To the best of my knowledge, the answer is that we don't really know as of yet. My inclination is to say it is probably possible with any neuron, provided that neuron undergoes the state necessary to induce genesis, but up until very recently we actually did not expect that neurons were capable of any type of regeneration (as neurons are not thought to undergo mitosis).

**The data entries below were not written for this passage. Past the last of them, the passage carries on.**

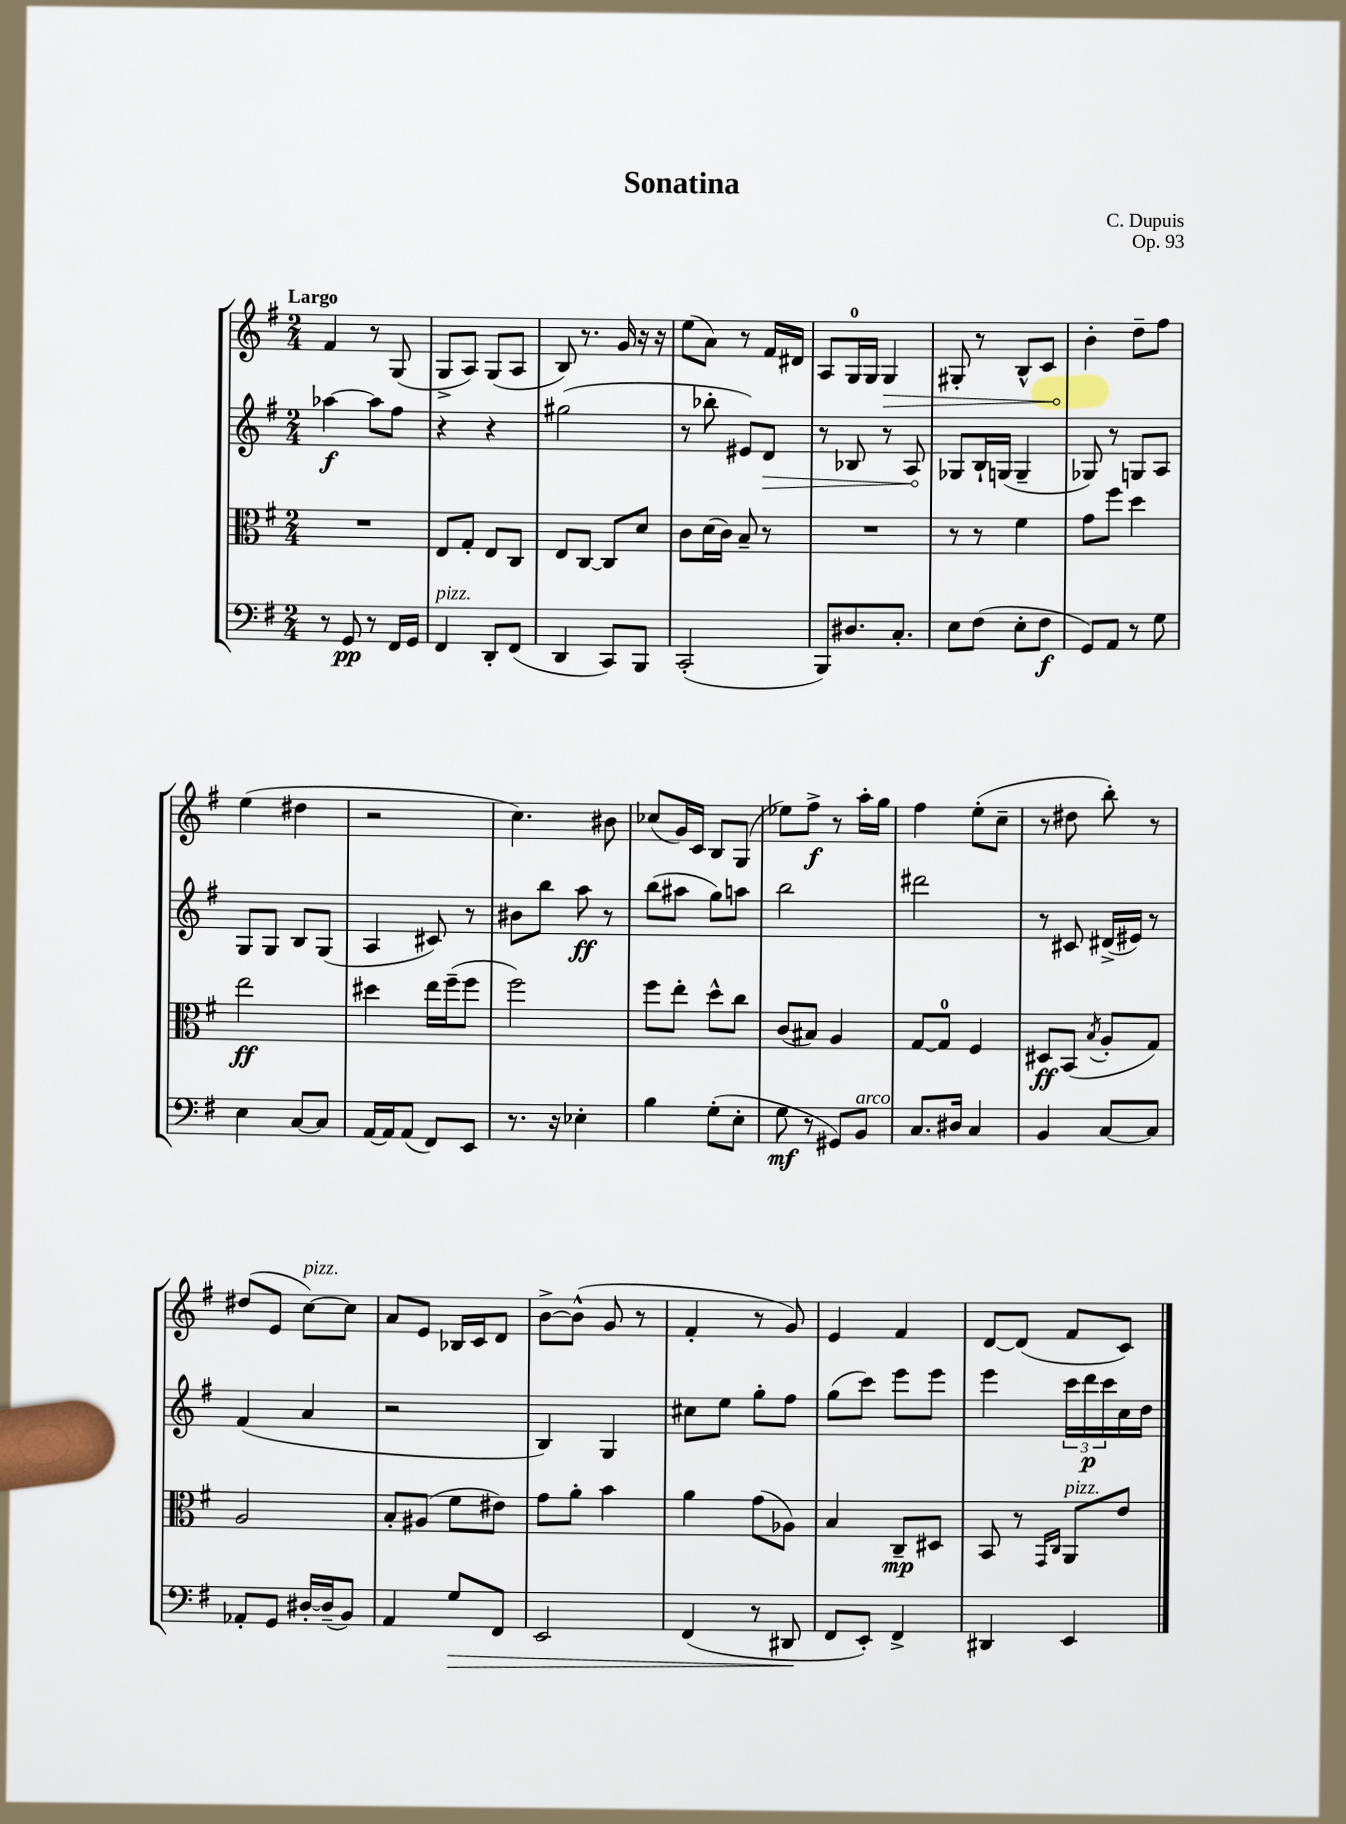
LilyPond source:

\header { title = "Sonatina" composer = "C. Dupuis" opus = "Op. 93" }
<<
\new StaffGroup <<
\new Staff = "s0" {
    \clef treble \key g \major \numericTimeSignature \time 2/4 \tempo "Largo"
    fis'4 r8 g8( |
    g8-> a8) g8( a8 |
    b8) r8. g'16 r16 r16 |
    e''8( a'8) r8 fis'16 dis'16 |
    a8 g16-0 g16 \once \override Hairpin.circled-tip = ##t g4\> |
    gis8-. r8 b8-^ c'8 |
    b'4-.\! d''8-- fis''8 |
    e''4( dis''4 |
    r2 |
    c''4.) bis'8 |
    ces''8( g'16) c'16 b8 g8( |
    ees''8) fis''8->\f r8 a''16-. g''16 |
    fis''4 e''8-.( c''8-- |
    r8 dis''8 b''8-.) r8 |
    dis''8( e'8 c''8~^\markup { \italic "pizz." }) c''8 |
    a'8 e'8 bes16 c'16 d'8 |
    b'8~-> b'8-^( g'8 r8 |
    fis'4-. r8 g'8) |
    e'4 fis'4 |
    d'8~ d'8( fis'8 c'8) \bar "|." |
}
\new Staff = "s1" {
    \clef treble \key g \major \numericTimeSignature \time 2/4
    aes''4~\f aes''8 fis''8 |
    r4 r4 |
    gis''2( |
    r8 bes''8-. eis'8) \once \override Hairpin.circled-tip = ##t d'8\> |
    r8 bes8 r8 a8\! |
    ges8 b16-! g16( g4-- |
    ges8) r8 g8 a8 |
    g8 g8 b8 g8( |
    a4 cis'8) r8 |
    bis'8 b''8 a''8\ff r8 |
    b''8( ais''8 g''8) a''8 |
    b''2 |
    dis'''2 |
    r8 cis'8 dis'16->( eis'16) r8 |
    fis'4( a'4 |
    r2 |
    b4) g4 |
    cis''8 e''8 g''8-. fis''8 |
    g''8( c'''8) e'''8 e'''8 |
    e'''4 \tuplet 3/2 { c'''16 d'''16\p c'''16 } c''16 d''16 \bar "|." |
}
\new Staff = "s2" {
    \clef alto \key g \major \numericTimeSignature \time 2/4
    R2 |
    e8 g8-. e8 c8 |
    e8 c8~ c8 d'8 |
    c'8 d'16( c'16) b8-- r8 |
    R2 |
    r8 r8 fis'4 |
    g'8 fis''8 d''4 |
    e''2\ff |
    dis''4 e''16 fis''16--( fis''8 |
    fis''2) |
    fis''8 e''8-. d''8-^ c''8 |
    c'8( bis8) a4 |
    g8~ g8-0 fis4 |
    dis8\ff b,8( \acciaccatura { b8 } a8-. g8) |
    a2 |
    b8-. ais8( fis'8 eis'8) |
    g'8 a'8-. b'4 |
    a'4 g'8( aes8) |
    b4 c8--\mp dis8 |
    b,8 r8 \grace { g,16 c16 } a,8^\markup { \italic "pizz." } e'8 \bar "|." |
}
\new Staff = "s3" {
    \clef bass \key g \major \numericTimeSignature \time 2/4
    r8 g,8\pp r8 fis,16 g,16 |
    fis,4^\markup { \italic "pizz." } d,8-. fis,8( |
    d,4 c,8) b,,8 |
    c,2-.( |
    b,,8) dis8. c8.-. |
    e8 fis8( e8-. fis8\f |
    g,8) a,8 r8 g8 |
    e4 c8~ c8 |
    a,16~ a,16 a,8( fis,8) e,8 |
    r8. r16 ees4-. |
    b4 g8-.( e8-. |
    g8\mf r8 gis,8) b,8^\markup { \italic "arco" } |
    c8. dis16 c4 |
    b,4 c8~ c8 |
    aes,8-. g,8 dis16~-. dis16--( b,8) |
    a,4 g8\> fis,8 |
    e,2 |
    fis,4( r8 dis,8\! |
    fis,8 e,8-.) fis,4-> |
    dis,4 e,4 \bar "|." |
}
>>
>>
\layout { \context { \Score \remove "Bar_number_engraver" } }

Here's an article about it! It has to do with stem cells - there is evidence that some neurons 'revert' back to an embryonic stage when damaged, and could potentially be induced to "re-grow" rather than reproduce. In my studies, neurogenesis caused by psilocybin seems to be localized to the hippocampus, which is what plays a prominent role in PTSD.

This may be because those neurons are primed for genesis, or because that's where the bulk of the damaged pathways actually are. This is definitely a very new area of neuroscience!
 
The most profitable company in the world, an oil and gas company out of Saudi Arabia, made more dollars last year in profit (300B) than there are observable galaxies in the Universe or stars in the Milky Way, according to some estimates. But what’s a dollar worth anyway? Depends on who’s holding it, I guess.
 
When a coalition of Babylonians and Scythians sacked Nineveh (capital of Assyria) and burned it to the ground, a library of 30,000 texts was preserved because the clay cuneiform tablets were baked and therefore hardened.